Je veux garder et répéter ce jour-là et peut-être, pour que dans cette redite de peut-être et de ce jour-là, une fiction arrive. Fasse voler en éclats et dérange, le sais-tu que nous pourrions voler comme des oiseaux ? et les histoires de monstres, les sensations surréalistes qui prendraient corps (mais non, son corps qui tombe, que je ne veux pas saisir pendant qu’il tombe, que je cherche à happer à tout autre moment, Gravelines, Fleury, et même dans l’enclavement de Béthune, mais pas à Nantes, non, détourner le regard ou se prendre à deux mains les oreilles, ne pas entendre le frottement, la chute, détonation, semelles glissantes, pas lourds, voix écorchés, salive, cris, voix éraillée, soupir, respiration du rauque, le rauque et l’abrasif couvre le sol, le sol est un tapis couvert d’épines, les murs lestés de pointes, on se lacère, on ne peut s’adosser à rien et la paume qui saigne si on l’oublie, le trottoir brûle, il peut toujours pleuvoir sur Nantes, c’est des conneries tout ça, ça n’éteint rien), alors, placer des peut-être, des ce jour-là, pour conjurer.

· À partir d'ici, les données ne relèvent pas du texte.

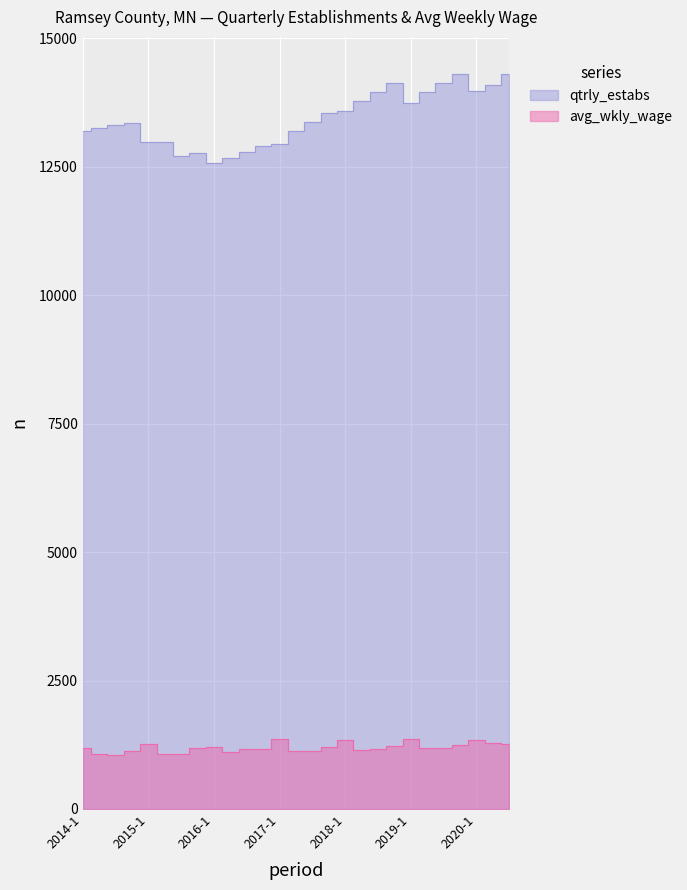

What is the maximum value shown in the chart?

14307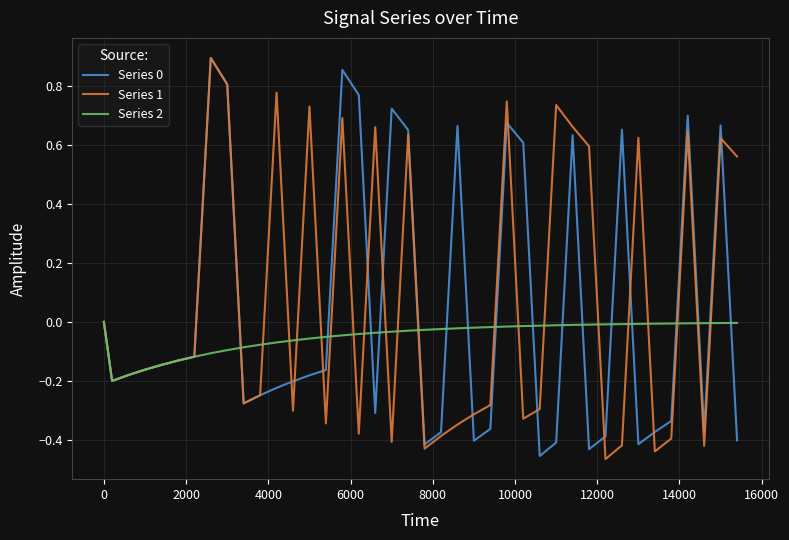

In Series 0, how many points are higher than both neighbors (excluding endpoints)?

9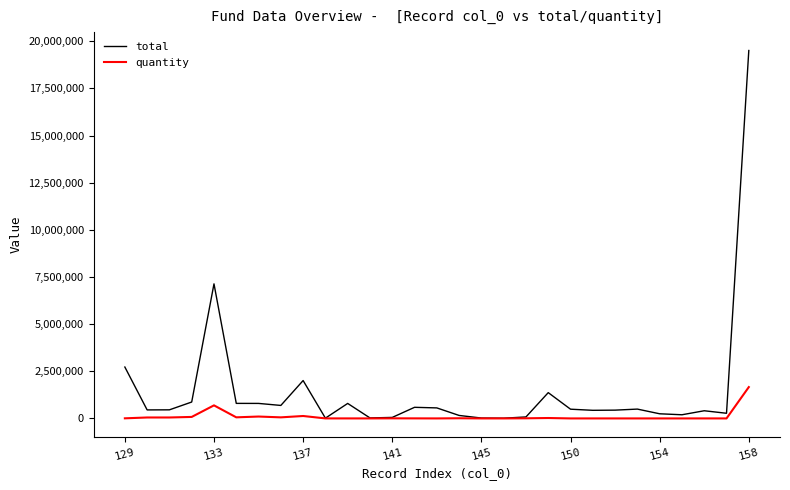

What is the average value of the quantity series?

101155.5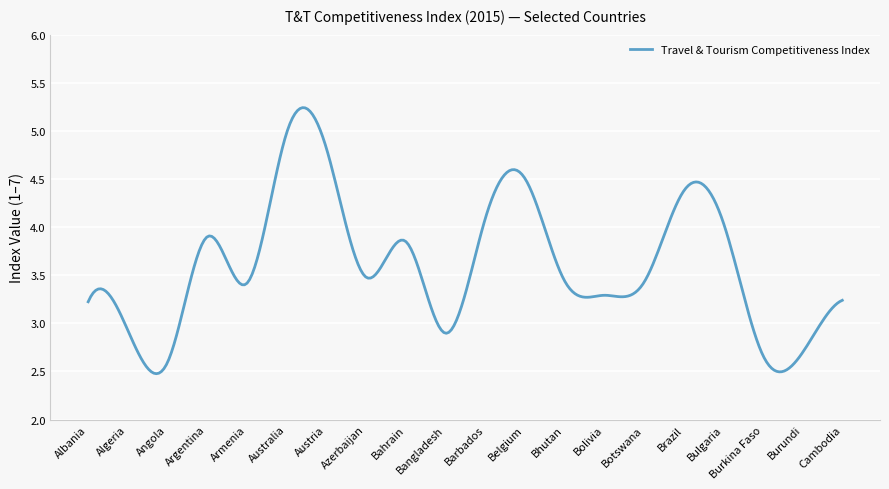

What is the minimum value shown in the chart?

2.5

Ensuite c’est réverbération et onde de choc. Anne écrit Franck, je remonte la manivelle, j’ouvre à une autre page, la ville haute, Boulogne, un soldat tombé en héros pour la Libération, ce jour-là, et son nom sur le monument aux morts. Où étions-nous ? Est-ce que ça compte, cette question ? C’est plutôt où nous sommes maintenant, ce que le passé manipule, ce qu’il a modelé, à cause de lui et de la petite chambre, de la veilleuse, je marche de cette façon et je place mes bras et mon corps de cette façon, et je connais cette chanson, celle-là et d’autres. À cause de lui, Anne parle avec cette voix-là, à cause des codes d’accès et des parloirs, et de tout ça, à cause de Jean Genet aussi. Franck ne bouge pas, ne parle pas, il se propage.